Exercise inputs —
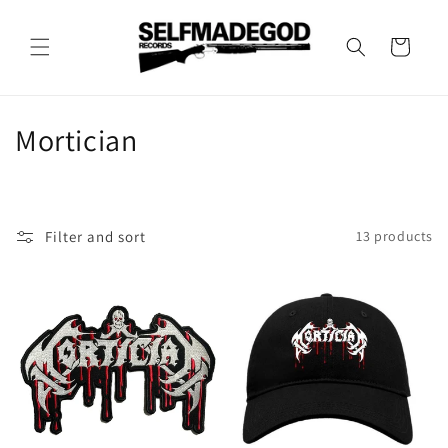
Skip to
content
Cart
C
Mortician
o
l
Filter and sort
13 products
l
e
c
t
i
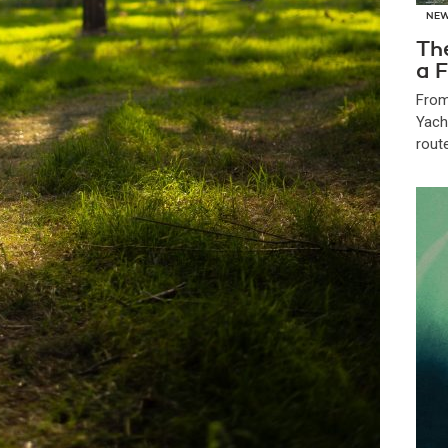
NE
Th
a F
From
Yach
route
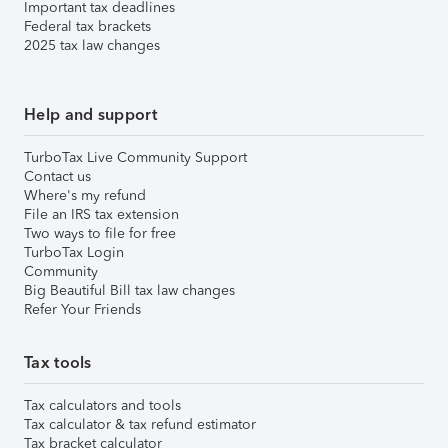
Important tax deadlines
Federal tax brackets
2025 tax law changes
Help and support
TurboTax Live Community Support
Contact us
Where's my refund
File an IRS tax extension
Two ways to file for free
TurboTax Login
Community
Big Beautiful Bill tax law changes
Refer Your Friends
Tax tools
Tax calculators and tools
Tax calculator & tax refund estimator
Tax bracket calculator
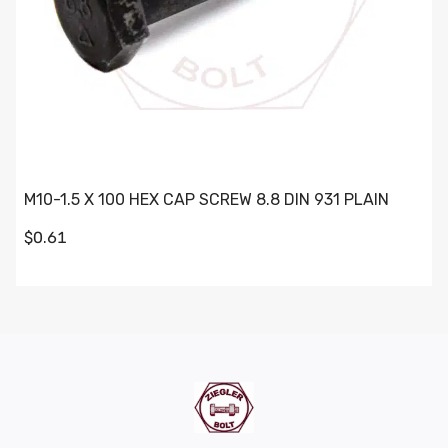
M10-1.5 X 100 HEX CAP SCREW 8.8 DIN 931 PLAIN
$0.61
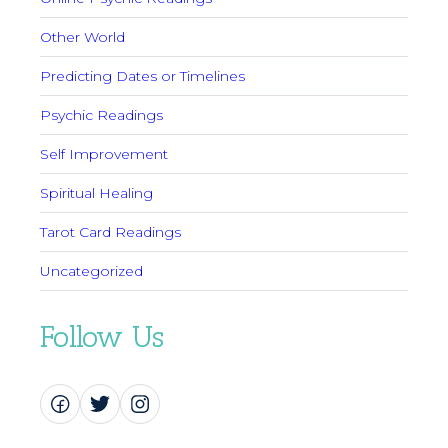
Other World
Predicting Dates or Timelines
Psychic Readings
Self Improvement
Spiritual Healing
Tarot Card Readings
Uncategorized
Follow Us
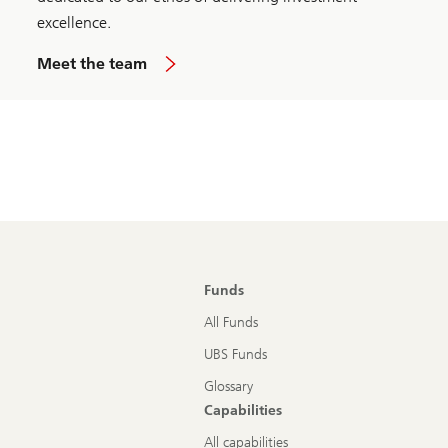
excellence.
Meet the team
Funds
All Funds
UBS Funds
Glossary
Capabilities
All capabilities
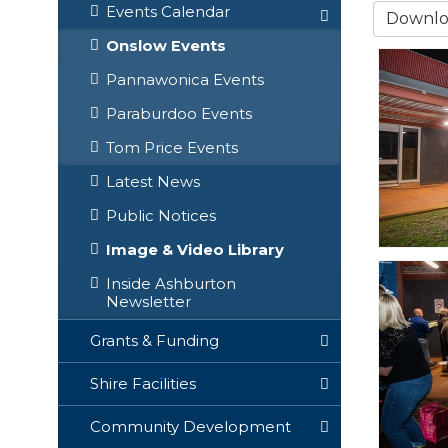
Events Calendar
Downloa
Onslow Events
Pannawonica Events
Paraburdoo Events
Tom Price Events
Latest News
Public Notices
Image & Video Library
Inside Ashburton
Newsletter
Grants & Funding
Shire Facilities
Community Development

Exercise brief — Among the entries above, take the lines from the one with "Refer Your Friends" through the one with "Image & Video Library" and retype them exactly, leaving out the pictures.

Reply —
Refer Your Friends
Tax tools
Tax calculators and tools
Tax calculator & tax refund estimator
Tax bracket calculator
M10-1.5 X 100 HEX CAP SCREW 8.8 DIN 931 PLAIN
$0.61
Other World
Predicting Dates or Timelines
Psychic Readings
Self Improvement
Spiritual Healing
Tarot Card Readings
Uncategorized
Follow Us
excellence.
Meet the team
Funds
All Funds
UBS Funds
Glossary
Capabilities
All capabilities
Events Calendar
Downloa
Onslow Events
Pannawonica Events
Paraburdoo Events
Tom Price Events
Latest News
Public Notices
Image & Video Library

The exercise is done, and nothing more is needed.